The Unbearable Book Club for Unsinkable Girls, by Julie Schumacher

I was expecting something much more like The Mother Daughter Book Club series, but this had a bit of a darker side.
Some really solid writing here, and the Adrienne, CeeCee and Jill were well drawn, as were a couple of their mothers. Really nice writing style here- will be looking for more from this author.

Pilgrims Don't Wear Pink, by Kate Strohm

Cute summer romance, set in a historical re-enactment settlement in Maine.
Awfully close in plot to Past Perfect, by Leila Sales.

A Voyage Long and Strange, by Tony Horowitz

Fantastic history of pre-Plymouth European contact with the Americas.

Damned, by Chuck Palahniuk

I still can't stand Palahniuk. This was loathsome.

Chelsea Mansions, by Barry Maitland

Decent mystery with a huge red herring and a LOT of characters, but it was nicely done, set around the Chelsea flower show.

Momentum, by Saci Lloyd

I LOVED both of the Carbon Diaries books, and had really high expectations for this one, but it felt like Lloyd, rather than keeping on writing visionary, very realistic near-future fiction, instead jumped on the far-out dystopian train, and fell off of it.
Splat. Much like the many falling parkourists through the book - and why the heck didn't she just call it parkour???? Like, people know what that is, Saci! You don't need to describe it at great length and then call it jumping.

Kill Switch, by Chris Lynch

Danny has always been close to his grandfather, Da, and during the summer after his senior year, Danny wants to spend as much time as possible with Da before leaving for college. Da, however, is rapidly losing his memory, and keeps telling the family stories that don't seem to fit in with his life as an agricultural department systems analyst. As Da becomes more loose-tongued, and ex-colleagues of his start coming around, Danny realizes that Da's wild stories about assassinations and so on are true, and he takes Da and his stoner cousin Jarrod on the run, in an attempt to keep them all safe.

The Night She Dissapeared, by April Henry

This was a fast paced mystery, and a decent read, but the police were painted as being such obstructionist dolts that it was ridiculous, and the ending was daft, they had cell phones, so ???

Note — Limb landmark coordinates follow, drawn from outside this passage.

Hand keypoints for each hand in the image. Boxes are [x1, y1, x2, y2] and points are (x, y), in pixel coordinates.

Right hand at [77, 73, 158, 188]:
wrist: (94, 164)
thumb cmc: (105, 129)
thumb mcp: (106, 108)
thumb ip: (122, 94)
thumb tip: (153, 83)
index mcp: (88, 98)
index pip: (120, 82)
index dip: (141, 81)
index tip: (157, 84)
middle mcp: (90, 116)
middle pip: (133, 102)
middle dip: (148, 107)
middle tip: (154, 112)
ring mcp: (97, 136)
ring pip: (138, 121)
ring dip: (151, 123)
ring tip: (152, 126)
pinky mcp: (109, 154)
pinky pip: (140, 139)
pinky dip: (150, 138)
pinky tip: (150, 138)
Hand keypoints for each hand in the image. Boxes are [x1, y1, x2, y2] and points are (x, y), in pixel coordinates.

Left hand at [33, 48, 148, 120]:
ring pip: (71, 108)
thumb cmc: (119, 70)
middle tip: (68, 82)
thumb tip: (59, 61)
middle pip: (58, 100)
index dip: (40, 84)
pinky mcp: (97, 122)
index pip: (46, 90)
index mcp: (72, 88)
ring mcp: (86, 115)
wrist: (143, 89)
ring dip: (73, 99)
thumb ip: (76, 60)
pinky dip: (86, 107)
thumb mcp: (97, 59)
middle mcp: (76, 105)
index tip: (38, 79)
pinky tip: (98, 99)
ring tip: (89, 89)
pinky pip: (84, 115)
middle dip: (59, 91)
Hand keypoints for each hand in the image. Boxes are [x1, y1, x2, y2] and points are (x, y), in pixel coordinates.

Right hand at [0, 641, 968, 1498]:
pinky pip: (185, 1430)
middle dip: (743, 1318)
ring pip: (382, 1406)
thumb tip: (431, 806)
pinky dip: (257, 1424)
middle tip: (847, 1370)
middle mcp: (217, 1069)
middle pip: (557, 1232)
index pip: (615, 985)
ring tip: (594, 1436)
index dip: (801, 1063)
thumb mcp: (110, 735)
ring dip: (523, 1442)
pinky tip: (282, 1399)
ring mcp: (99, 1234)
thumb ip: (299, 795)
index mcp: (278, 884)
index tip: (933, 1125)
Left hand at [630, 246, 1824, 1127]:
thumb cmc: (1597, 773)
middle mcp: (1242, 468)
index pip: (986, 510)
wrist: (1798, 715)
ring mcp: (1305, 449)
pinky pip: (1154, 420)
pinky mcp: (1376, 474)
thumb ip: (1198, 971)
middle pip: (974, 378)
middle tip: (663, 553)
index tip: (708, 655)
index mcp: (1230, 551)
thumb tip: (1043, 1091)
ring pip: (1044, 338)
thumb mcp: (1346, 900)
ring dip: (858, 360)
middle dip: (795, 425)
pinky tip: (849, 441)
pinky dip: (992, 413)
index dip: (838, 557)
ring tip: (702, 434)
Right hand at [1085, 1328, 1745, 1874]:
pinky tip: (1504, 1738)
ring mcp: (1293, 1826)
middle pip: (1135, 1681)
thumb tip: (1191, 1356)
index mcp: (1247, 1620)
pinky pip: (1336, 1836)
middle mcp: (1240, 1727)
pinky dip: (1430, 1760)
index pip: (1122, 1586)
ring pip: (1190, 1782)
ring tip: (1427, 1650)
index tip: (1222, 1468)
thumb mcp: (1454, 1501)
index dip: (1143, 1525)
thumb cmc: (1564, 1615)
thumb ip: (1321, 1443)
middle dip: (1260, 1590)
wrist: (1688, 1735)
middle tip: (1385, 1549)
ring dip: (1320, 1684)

The Supergirl Mixtapes, by Meagan Brothers

Maria, desperate to leave the small Southern town she lives in, persuades her father and grandmother to let her go stay with her mother in NYC, who abandoned Maria as a child.
Getting to NYC, Maria finds her mother is still a wildly irresponsible person, with a boyfriend Traviss who is only 6 years older than Maria, and with questionable jobs and habits.
I did like Maria, and her relationships felt believable, but I felt like there was just too much CBGBs/Patti Smith/ etc shoved in as background, and too little character development, there was really no resolution, as the end felt very rushed and sudden.